**Your task**
Update the text of every item below by replacing "Hauptnavigation" with "Navigation" and leaving all else unchanged. Omit the pictures from the answer.

•••••

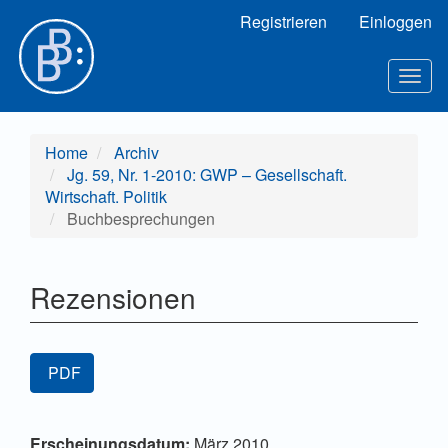
Hauptnavigation
Registrieren
Einloggen
Hauptinhalt
Sidebar
Togg
navig
Home
Archiv
Jg. 59, Nr. 1-2010: GWP – Gesellschaft.
Wirtschaft. Politik
Buchbesprechungen
Rezensionen
Artikel-
PDF
Sidebar
Hauptsächlicher
Artikel-
Erscheinungsdatum:
März 2010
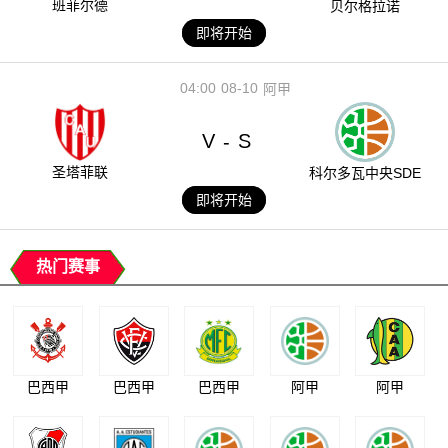
班菲尔德
贝尔格拉诺
即将开始
04:00
08-10
阿甲
V
S
-
圣塔菲联
科尔多瓦中央SDE
即将开始
热门赛事
巴西甲
巴西甲
巴西甲
阿甲
阿甲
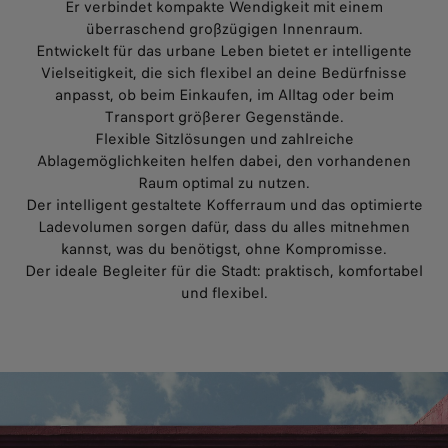
Er verbindet kompakte Wendigkeit mit einem
überraschend großzügigen Innenraum.
Entwickelt für das urbane Leben bietet er intelligente
Vielseitigkeit, die sich flexibel an deine Bedürfnisse
anpasst, ob beim Einkaufen, im Alltag oder beim
Transport größerer Gegenstände.
Flexible Sitzlösungen und zahlreiche
Ablagemöglichkeiten helfen dabei, den vorhandenen
Raum optimal zu nutzen.
Der intelligent gestaltete Kofferraum und das optimierte
Ladevolumen sorgen dafür, dass du alles mitnehmen
kannst, was du benötigst, ohne Kompromisse.
Der ideale Begleiter für die Stadt: praktisch, komfortabel
und flexibel.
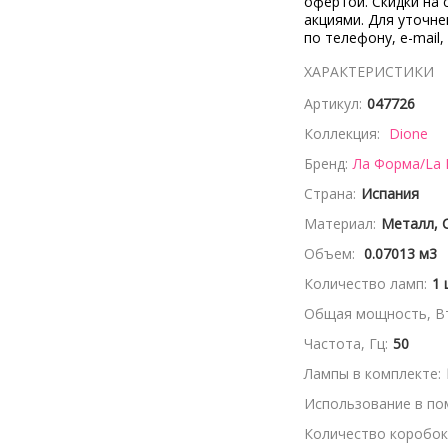
офертой. Скидки на 
акциями. Для уточн
по телефону, e-mail,
ХАРАКТЕРИСТИКИ
Артикул:
047726
Коллекция:
Dione
Бренд:
Ла Форма/La
Страна:
Испания
Материал:
Металл, 
Объем:
0.07013 м3
Количество ламп:
1 
Общая мощность, Вт
Частота, Гц:
50
Лампы в комплекте:
Использование в по
Количество коробок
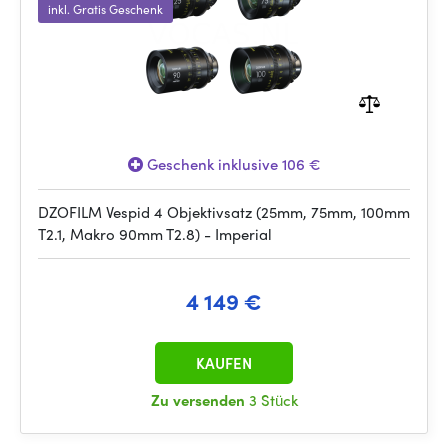
inkl. Gratis Geschenk
Geschenk inklusive 106 €
DZOFILM Vespid 4 Objektivsatz (25mm, 75mm, 100mm
T2.1, Makro 90mm T2.8) - Imperial
4 149 €
KAUFEN
Zu versenden
3 Stück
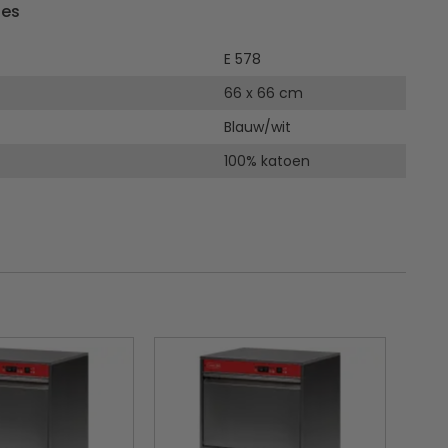
ies
E 578
66 x 66 cm
Blauw/wit
100% katoen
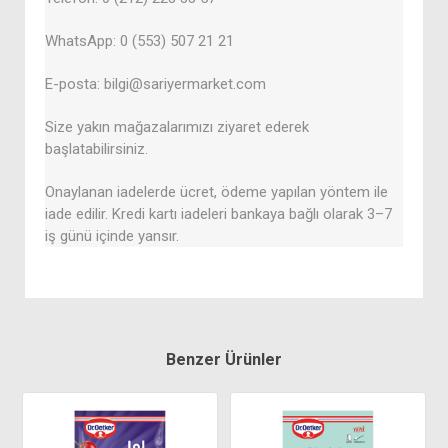
WhatsApp: 0 (553) 507 21 21
E-posta: bilgi@sariyermarket.com
Size yakın mağazalarımızı ziyaret ederek
başlatabilirsiniz.
Onaylanan iadelerde ücret, ödeme yapılan yöntem ile
iade edilir. Kredi kartı iadeleri bankaya bağlı olarak 3–7
iş günü içinde yansır.
Benzer Ürünler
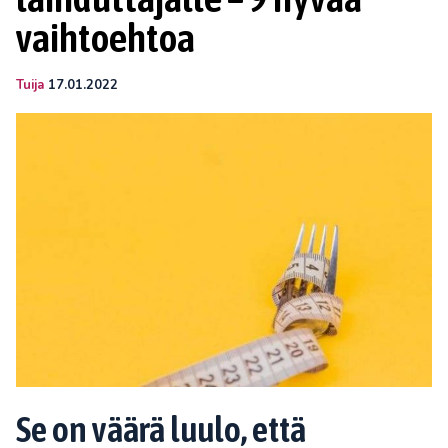
vaihtoehtoa
Tuija
17.01.2022
Se on väärä luulo, että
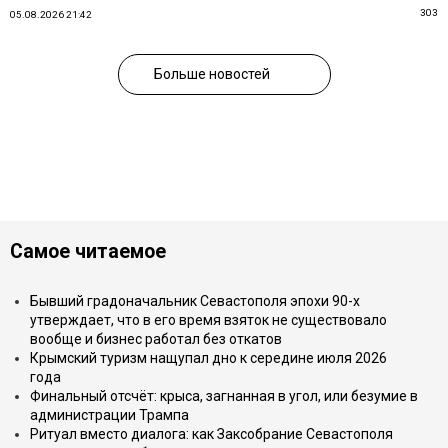
303
05.08.2026 21:42
Больше новостей
Самое читаемое
Бывший градоначальник Севастополя эпохи 90-х
утверждает, что в его время взяток не существовало
вообще и бизнес работал без откатов
Крымский туризм нащупал дно к середине июля 2026
года
Финальный отсчёт: крыса, загнанная в угол, или безумие в
администрации Трампа
Ритуал вместо диалога: как Заксобрание Севастополя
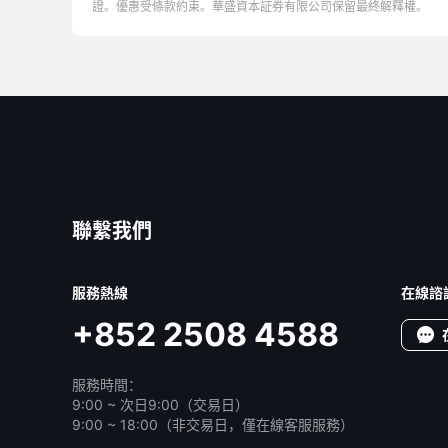
證。優惠受條款約束。華盛資本証券有限公司保留最終解釋權。
聯繫我們
服務熱線
在線諮
+852 2508 4588
服務時間：
9:00 ~ 次日9:00（交易日）
9:00 ~ 18:00（非交易日，僅在線客服服務）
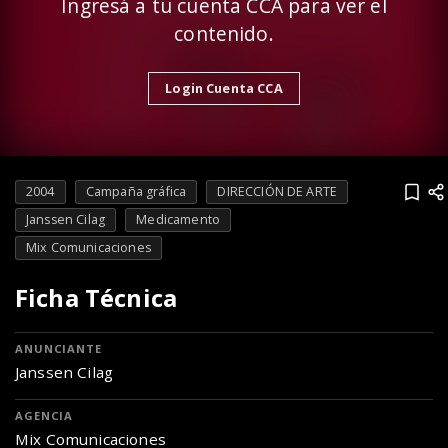
Ingresá a tu cuenta CCA para ver el
contenido.
Login Cuenta CCA
2004
Campaña gráfica
DIRECCIÓN DE ARTE
Janssen Cilag
Medicamento
Mix Comunicaciones
Ficha Técnica
ANUNCIANTE
Janssen Cilag
AGENCIA
Mix Comunicaciones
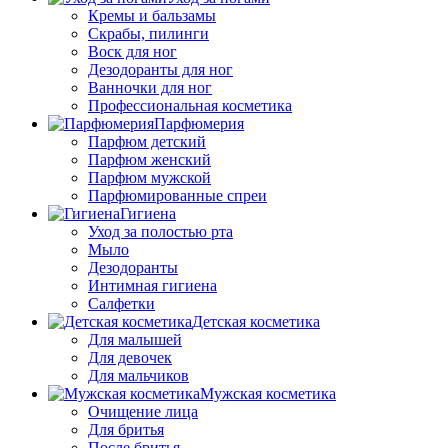
Кремы и бальзамы
Скрабы, пилинги
Воск для ног
Дезодоранты для ног
Ванночки для ног
Профессиональная косметика
Парфюмерия
Парфюм детский
Парфюм женский
Парфюм мужской
Парфюмированные спреи
Гигиена
Уход за полостью рта
Мыло
Дезодоранты
Интимная гигиена
Салфетки
Детская косметика
Для малышей
Для девочек
Для мальчиков
Мужская косметика
Очищение лица
Для бритья
После бритья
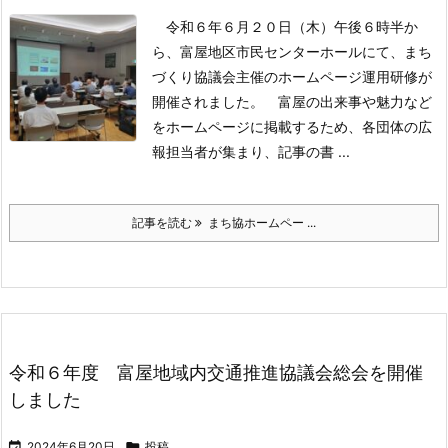
令和６年６月２０日（木）午後６時半か
ら、富屋地区市民センターホールにて、まち
づくり協議会主催のホームページ運用研修が
開催されました。
富屋の出来事や魅力など
をホームページに掲載するため、各団体の広
報担当者が集まり、記事の書 ...
記事を読む
まち協ホームペー ...
令和６年度 富屋地域内交通推進協議会総会を開催
しました

2024年6月20日

投稿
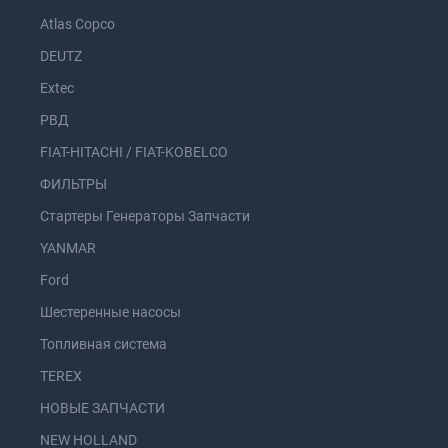
Atlas Copco
DEUTZ
Extec
РВД
FIAT-HITACHI / FIAT-KOBELCO
ФИЛЬТРЫ
Стартеры Генераторы Запчасти
YANMAR
Ford
Шестеренные насосы
Топливная система
TEREX
НОВЫЕ ЗАПЧАСТИ
NEW HOLLAND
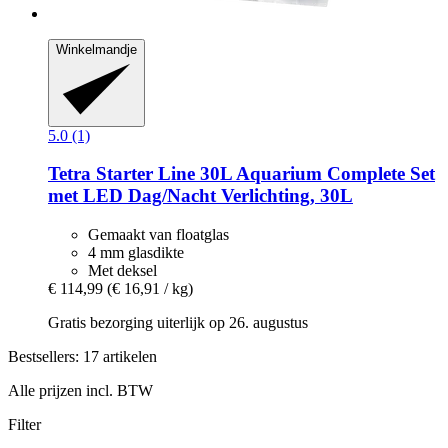
Winkelmandje
5.0 (1)
Tetra
Starter Line 30L Aquarium Complete Set
met LED Dag/Nacht Verlichting, 30L
Gemaakt van floatglas
4 mm glasdikte
Met deksel
€ 114,99
(€ 16,91 / kg)
Gratis bezorging uiterlijk op 26. augustus
Bestsellers: 17 artikelen
Alle prijzen incl. BTW
Filter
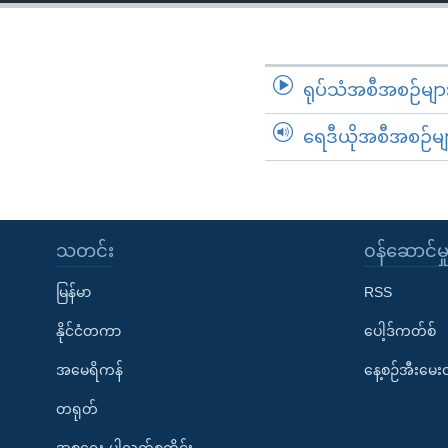
သုတပဒေသာ အင်္ဂလိပ်စာ
အ
ညွန်း
စာမျက်နှာ
သို့
ရုပ်သံအစီအစဉ်မျာ
ကျော်
ရေဒီယိုအစီအစဉ်မျ
ကြည့်
ရန်
ရှာဖွေ
ရန်
နေရာ
သတင်း
၀န်ဆောင်မှ
သို့
မြန်မာ
RSS
ကျော်
ရန်
နိုင်ငံတကာ
ပေါ့ဒ်ကတ်စ်
အမေရိကန်
နေ့စဉ်အီးမေ
တရုတ်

•••••

**Answer space**
Navigation
Registrieren
Einloggen
Hauptinhalt
Sidebar
Togg
navig
Home
Archiv
Jg. 59, Nr. 1-2010: GWP – Gesellschaft.
Wirtschaft. Politik
Buchbesprechungen
Rezensionen
Artikel-
PDF
Sidebar
Hauptsächlicher
Artikel-
Erscheinungsdatum:
März 2010
班菲尔德
贝尔格拉诺
即将开始
04:00
08-10
阿甲
V
S
-
圣塔菲联
科尔多瓦中央SDE
即将开始
热门赛事
巴西甲
巴西甲
巴西甲
阿甲
阿甲
Er verbindet kompakte Wendigkeit mit einem
überraschend großzügigen Innenraum.
Entwickelt für das urbane Leben bietet er intelligente
Vielseitigkeit, die sich flexibel an deine Bedürfnisse
anpasst, ob beim Einkaufen, im Alltag oder beim
Transport größerer Gegenstände.
Flexible Sitzlösungen und zahlreiche
Ablagemöglichkeiten helfen dabei, den vorhandenen
Raum optimal zu nutzen.
Der intelligent gestaltete Kofferraum und das optimierte
Ladevolumen sorgen dafür, dass du alles mitnehmen
kannst, was du benötigst, ohne Kompromisse.
Der ideale Begleiter für die Stadt: praktisch, komfortabel
und flexibel.
офертой. Скидки на 
акциями. Для уточн
по телефону, e-mail,
ХАРАКТЕРИСТИКИ
Артикул:
047726
Коллекция:
Dione
Бренд:
Ла Форма/La
Страна:
Испания
Материал:
Металл, 
Объем:
0.07013 м3
Количество ламп:
1 
Общая мощность, Вт
Частота, Гц:
50
Лампы в комплекте:
Использование в по
Количество коробок
inkl. Gratis Geschenk
Geschenk inklusive 106 €
DZOFILM Vespid 4 Objektivsatz (25mm, 75mm, 100mm
T2.1, Makro 90mm T2.8) - Imperial
4 149 €
KAUFEN
Zu versenden
3 Stück
ies
E 578
66 x 66 cm
Blauw/wit
100% katoen
WhatsApp: 0 (553) 507 21 21
E-posta: bilgi@sariyermarket.com
Size yakın mağazalarımızı ziyaret ederek
başlatabilirsiniz.
Onaylanan iadelerde ücret, ödeme yapılan yöntem ile
iade edilir. Kredi kartı iadeleri bankaya bağlı olarak 3–7
iş günü içinde yansır.
Benzer Ürünler
vaihtoehtoa
Tuija
17.01.2022
Se on väärä luulo, että
303
05.08.2026 21:42
Больше новостей
Самое читаемое
Бывший градоначальник Севастополя эпохи 90-х
утверждает, что в его время взяток не существовало
вообще и бизнес работал без откатов
Крымский туризм нащупал дно к середине июля 2026
года
Финальный отсчёт: крыса, загнанная в угол, или безумие в
администрации Трампа
Ритуал вместо диалога: как Заксобрание Севастополя
證。優惠受條款約束。華盛資本証券有限公司保留最終解釋權。
聯繫我們
服務熱線
在線諮
+852 2508 4588
服務時間：
9:00 ~ 次日9:00（交易日）
9:00 ~ 18:00（非交易日，僅在線客服服務）
Ingresá a tu cuenta CCA para ver el
contenido.
Login Cuenta CCA
2004
Campaña gráfica
DIRECCIÓN DE ARTE
Janssen Cilag
Medicamento
Mix Comunicaciones
Ficha Técnica
ANUNCIANTE
Janssen Cilag
AGENCIA
Mix Comunicaciones
Кремы и бальзамы
Скрабы, пилинги
Воск для ног
Дезодоранты для ног
Ванночки для ног
Профессиональная косметика
Парфюмерия
Парфюм детский
Парфюм женский
Парфюм мужской
Парфюмированные спреи
Гигиена
Уход за полостью рта
Мыло
Дезодоранты
Интимная гигиена
Салфетки
Детская косметика
Для малышей
Для девочек
Для мальчиков
Мужская косметика
Очищение лица
Для бритья
После бритья
令和６年６月２０日（木）午後６時半か
ら、富屋地区市民センターホールにて、まち
づくり協議会主催のホームページ運用研修が
開催されました。
富屋の出来事や魅力など
をホームページに掲載するため、各団体の広
報担当者が集まり、記事の書 ...
記事を読む
まち協ホームペー ...
令和６年度 富屋地域内交通推進協議会総会を開催
しました

2024年6月20日

投稿
Atlas Copco
DEUTZ
Extec
РВД
FIAT-HITACHI / FIAT-KOBELCO
ФИЛЬТРЫ
Стартеры Генераторы Запчасти
YANMAR
Ford
Шестеренные насосы
Топливная система
TEREX
НОВЫЕ ЗАПЧАСТИ
NEW HOLLAND
Winkelmandje
5.0 (1)
Tetra
Starter Line 30L Aquarium Complete Set
met LED Dag/Nacht Verlichting, 30L
Gemaakt van floatglas
4 mm glasdikte
Met deksel
€ 114,99
(€ 16,91 / kg)
Gratis bezorging uiterlijk op 26. augustus
Bestsellers: 17 artikelen
Alle prijzen incl. BTW
Filter
သုတပဒေသာ အင်္ဂလိပ်စာ
အ
ညွန်း
စာမျက်နှာ
သို့
ရုပ်သံအစီအစဉ်မျာ
ကျော်
ရေဒီယိုအစီအစဉ်မျ
ကြည့်
ရန်
ရှာဖွေ
ရန်
နေရာ
သတင်း
၀န်ဆောင်မှ
သို့
မြန်မာ
RSS
ကျော်
ရန်
နိုင်ငံတကာ
ပေါ့ဒ်ကတ်စ်
အမေရိကန်
နေ့စဉ်အီးမေ
တရုတ်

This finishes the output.